Cartagena vuelve a demostrar que su patrimonio no solo se contempla, se vive. Y lo hace de la mano de una propuesta que ha logrado algo cada vez más difícil: llenar funciones durante meses antes incluso de que muchos hayan tenido tiempo de descubrirla. Cartagena Puerto de Culturas ha anunciado la ampliación de pases de la nueva aventura de Teo Jones tras agotar todas las entradas previstas para los tres primeros meses, confirmando así que el público tenía ganas de algo diferente, algo que mezclara historia, espectáculo y una pizca de locura.
La experiencia, dirigida por Faustino Sáez junto a su compañía, no es un simple musical ni una visita guiada al uso. Es una historia que se despliega entre algunos de los espacios más emblemáticos de la ciudad, como el Teatro Romano de Cartagena y la Muralla Púnica de Cartagena, transformándolos en escenarios vivos donde el pasado cobra forma y dialoga con el presente.

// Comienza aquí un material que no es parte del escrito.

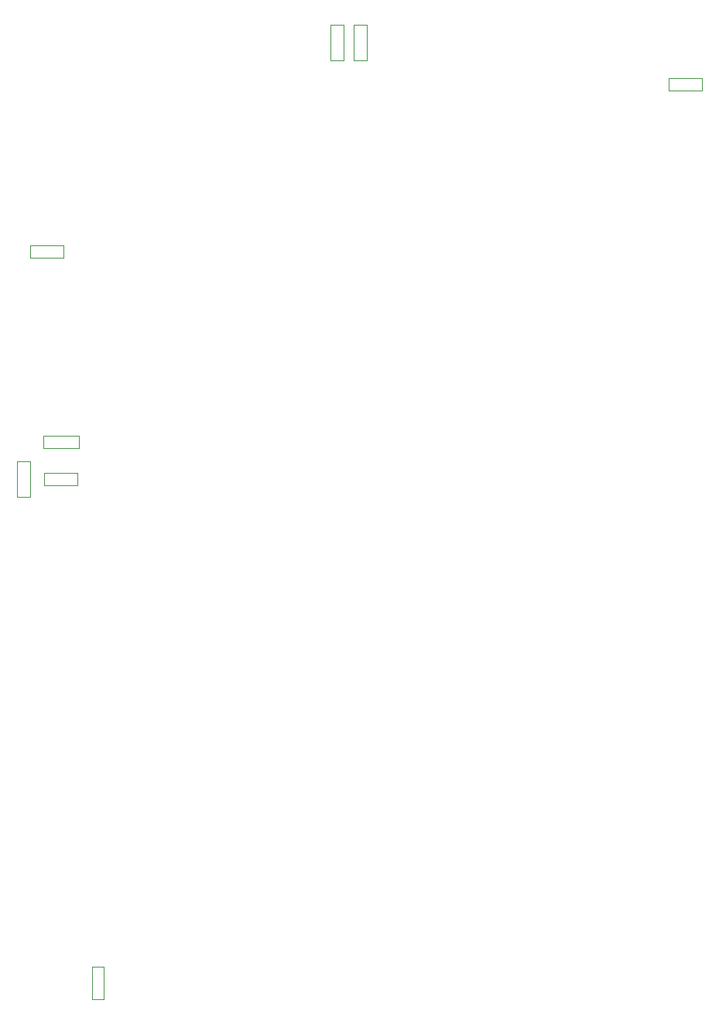
<source format=gbr>
G04 #@! TF.FileFunction,Other,User*
%FSLAX46Y46*%
G04 Gerber Fmt 4.6, Leading zero omitted, Abs format (unit mm)*
G04 Created by KiCad (PCBNEW 4.0.6) date 01/22/18 18:48:35*
%MOMM*%
%LPD*%
G01*
G04 APERTURE LIST*
%ADD10C,0.100000*%
%ADD11C,0.050000*%
G04 APERTURE END LIST*
D10*
D11*
X266678000Y-43576000D02*
X270278000Y-43576000D01*
X266678000Y-43576000D02*
X266678000Y-42276000D01*
X270278000Y-42276000D02*
X270278000Y-43576000D01*
X270278000Y-42276000D02*
X266678000Y-42276000D01*
X201952000Y-85456000D02*
X198352000Y-85456000D01*
X201952000Y-85456000D02*
X201952000Y-86756000D01*
X198352000Y-86756000D02*
X198352000Y-85456000D01*
X198352000Y-86756000D02*
X201952000Y-86756000D01*
X204866000Y-143024000D02*
X204866000Y-139424000D01*
X204866000Y-143024000D02*
X203566000Y-143024000D01*
X203566000Y-139424000D02*
X204866000Y-139424000D01*
X203566000Y-139424000D02*
X203566000Y-143024000D01*
X202112000Y-81342000D02*
X198202000Y-81342000D01*
X202112000Y-81342000D02*
X202112000Y-82742000D01*
X198202000Y-82742000D02*
X198202000Y-81342000D01*
X198202000Y-82742000D02*
X202112000Y-82742000D01*
X196788000Y-88066000D02*
X196788000Y-84156000D01*
X196788000Y-88066000D02*
X195388000Y-88066000D01*
X195388000Y-84156000D02*
X196788000Y-84156000D01*
X195388000Y-84156000D02*
X195388000Y-88066000D01*
X196828000Y-61864000D02*
X200428000Y-61864000D01*
X196828000Y-61864000D02*
X196828000Y-60564000D01*
X200428000Y-60564000D02*
X200428000Y-61864000D01*
X200428000Y-60564000D02*
X196828000Y-60564000D01*
X229678000Y-36394000D02*
X229678000Y-40304000D01*
X229678000Y-36394000D02*
X231078000Y-36394000D01*
X231078000Y-40304000D02*
X229678000Y-40304000D01*
X231078000Y-40304000D02*
X231078000Y-36394000D01*
X232218000Y-36394000D02*
X232218000Y-40304000D01*
X232218000Y-36394000D02*
X233618000Y-36394000D01*
X233618000Y-40304000D02*
X232218000Y-40304000D01*
X233618000Y-40304000D02*
X233618000Y-36394000D01*
M02*

</source>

Todo comienza con un misterio. Teo, acompañado por Sara, se topa con una reliquia olvidada: una estatua de sirena que no es solo una pieza del pasado, sino una amenaza latente. A partir de ahí, la aventura se convierte en un viaje trepidante donde los personajes —una peculiar momia, un irreverente Freddy y el imprevisible Max— se suman a una historia que combina humor, tensión y guiños constantes al imaginario colectivo.
Uno de los grandes aciertos de la propuesta es su capacidad para romper la barrera entre espectador y actor. Aquí no hay butacas estáticas ni silencios impuestos: el público forma parte del recorrido, sube al bus turístico, comparte risas y se deja arrastrar por una narrativa que avanza entre calles, piedras milenarias y secretos por desvelar. Es precisamente en ese trayecto donde la experiencia se vuelve inolvidable para grandes y pequeños.

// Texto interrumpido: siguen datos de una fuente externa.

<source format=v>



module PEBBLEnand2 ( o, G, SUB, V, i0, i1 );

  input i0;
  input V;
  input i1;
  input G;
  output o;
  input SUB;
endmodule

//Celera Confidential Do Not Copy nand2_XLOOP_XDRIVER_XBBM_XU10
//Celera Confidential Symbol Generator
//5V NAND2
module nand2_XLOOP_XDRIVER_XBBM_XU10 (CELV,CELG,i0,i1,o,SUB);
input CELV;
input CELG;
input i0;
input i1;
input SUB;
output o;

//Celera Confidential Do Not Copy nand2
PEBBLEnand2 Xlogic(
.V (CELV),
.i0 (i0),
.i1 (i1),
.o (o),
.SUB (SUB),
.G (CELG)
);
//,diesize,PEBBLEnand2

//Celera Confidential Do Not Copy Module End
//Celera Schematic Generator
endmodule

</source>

La llegada a la Muralla Púnica marca el punto álgido. En la cripta, envuelta en misterio, la música y la emoción se entrelazan para dar paso a un desenlace donde las fuerzas ocultas y los secretos ancestrales amenazan con cambiar el destino de la ciudad. Es ahí donde la historia se intensifica y donde el espectador entiende que no está solo ante un espectáculo, sino ante una forma distinta de contar Cartagena.
El éxito no es casual. La combinación de patrimonio, narrativa inmersiva y un tono accesible para el público familiar ha convertido esta aventura en una de las propuestas más demandadas de la temporada. La ampliación de funciones responde precisamente a esa acogida, abriendo nuevas oportunidades para quienes no lograron entrada en un primer momento.
Las nuevas fechas se desarrollarán todos los domingos de abril, mayo y junio —con la excepción del 28 de junio— e incluirán un pase especial el 9 de junio. La salida será a las 11:30 horas desde el Museo del Teatro Romano, con una duración aproximada de dos horas y media en un recorrido que conecta historia y fantasía de una forma poco habitual.
Cartagena, una vez más, se reinventa sin renunciar a su esencia. Y en ese equilibrio entre pasado y presente, entre rigor y entretenimiento, propuestas como esta demuestran que la cultura también puede ser una aventura compartida.